I don’t mean to imply that the vision disturbed me – on the contrary, it pointed to something tremendously beautiful, something we usually overlook: The whole experience is the whole experience. Or, as Nisargadatta put it: everything that is is the cause of everything that is. Usually, we try to capture pleasure and avoid pain, we try to gain and never lose. But we all secretly know that this attempt to cut life in half drives us a little mad – for the scales are always balancing. When we give up, we finally find the wise silence I’m talking about, and which you know in your gut, even though you have been trained to avoid it. Only when we come into full contact with the temporary nature of every experience do we find the full joy of being alive. Birth and death are indeed opposites – but life is that which contains them both. And I would say that the artist is the one who has the courage to be about life – the whole thing, awake to the full knowledge of the end from the beginning.
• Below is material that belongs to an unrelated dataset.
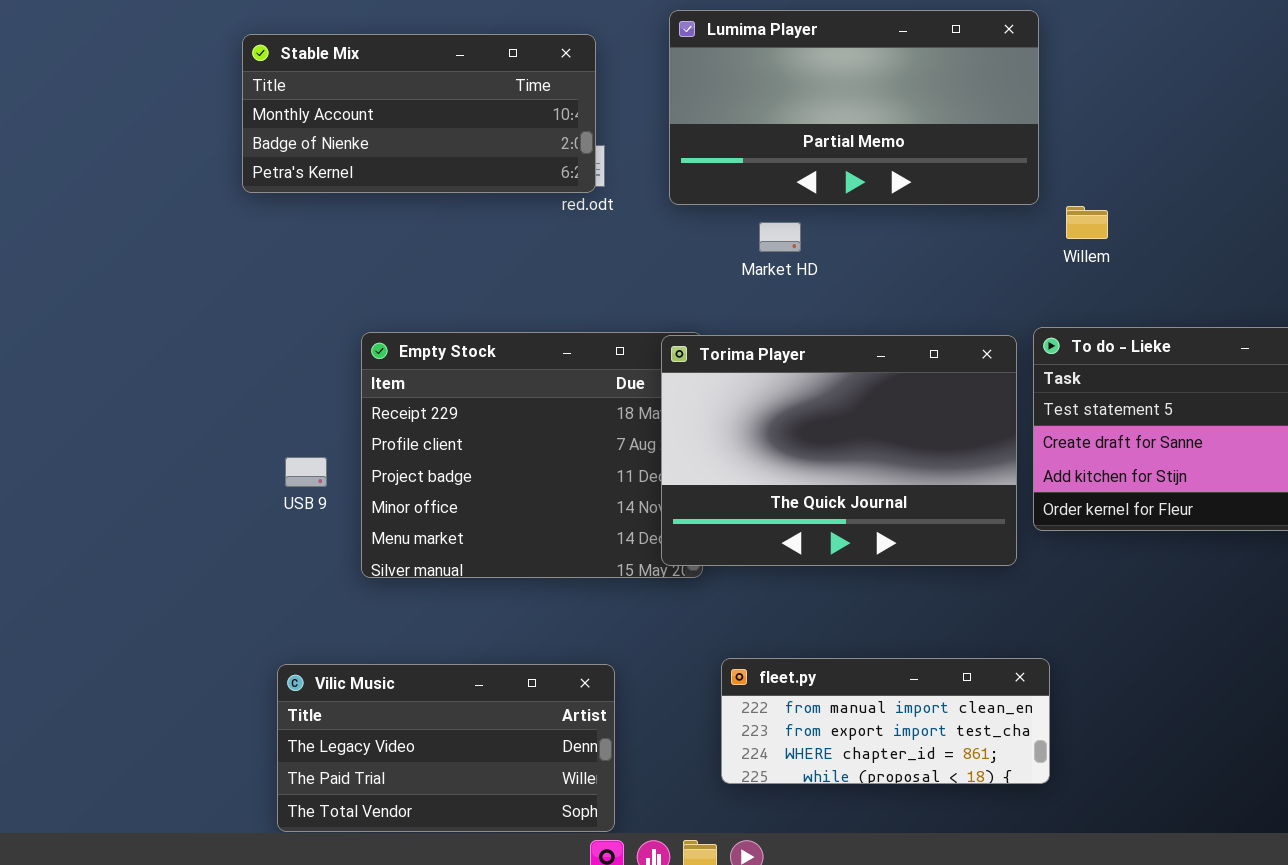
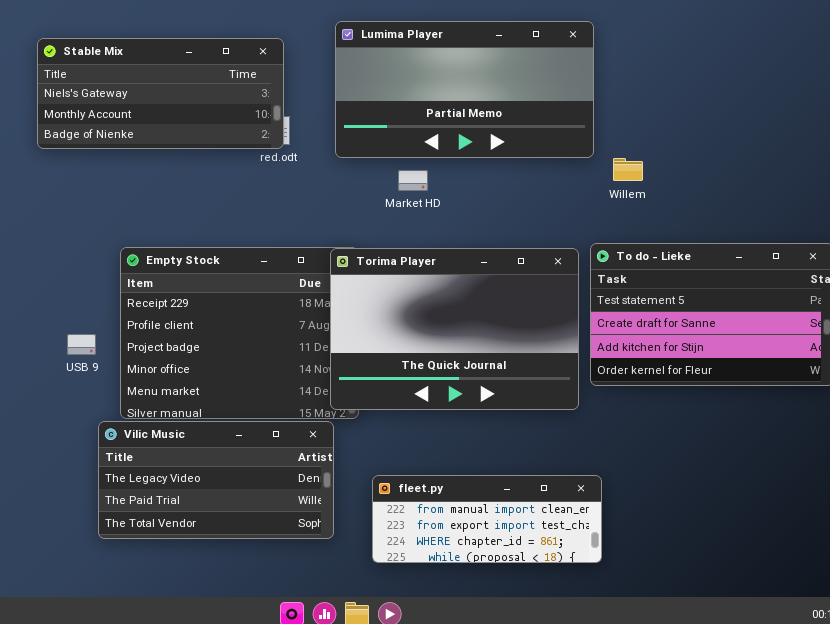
Stable Mix: [242,34,596,193] -> [37,38,284,149], scrolled up 1 row
Vilic Music: [277,664,615,832] -> [98,421,334,539], moved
As calendar time goes, tomorrow is an important day in your life. It is a
kind of birth, heaving you out, ready-or-not, into the world – yet it is also
the death of every security you have known thus far. You cannot have one
part of that experience without the other. Everything you have ever done
has somehow added up to this, and yet what you will do after tomorrow, no one
really knows -- not even you. These days, a subtle but ceaseless
question rings in your ear: What will your art be? Do you have the
courage to jump all the way into life? Underneath every experience of joy
runs this silent stream of sorrow, the secret knowledge that it is ending. You
cannot have one without the other. What would your art look like if it
were reckless enough to commit to the whole wager, to take account of the loss
as well as the gain? Neither I nor Mom nor Dad nor Leonard Bernstein can
tell you in words what that art will look like. It may or may not come out as
music. It may simply be living every minute as art – treating every last
encounter of your life as real, simply because it is.
With pride as your teacher and fellow alumnus, all I can say in words is this:
GO. Do not look back, and do not look ahead. Look to the world in
front of you, which needs you right now. Do not merely practice your art,
or perform art, or sell art, or teach art. Be art.
Of course, it is a useless endeavor. But it is the only one there is.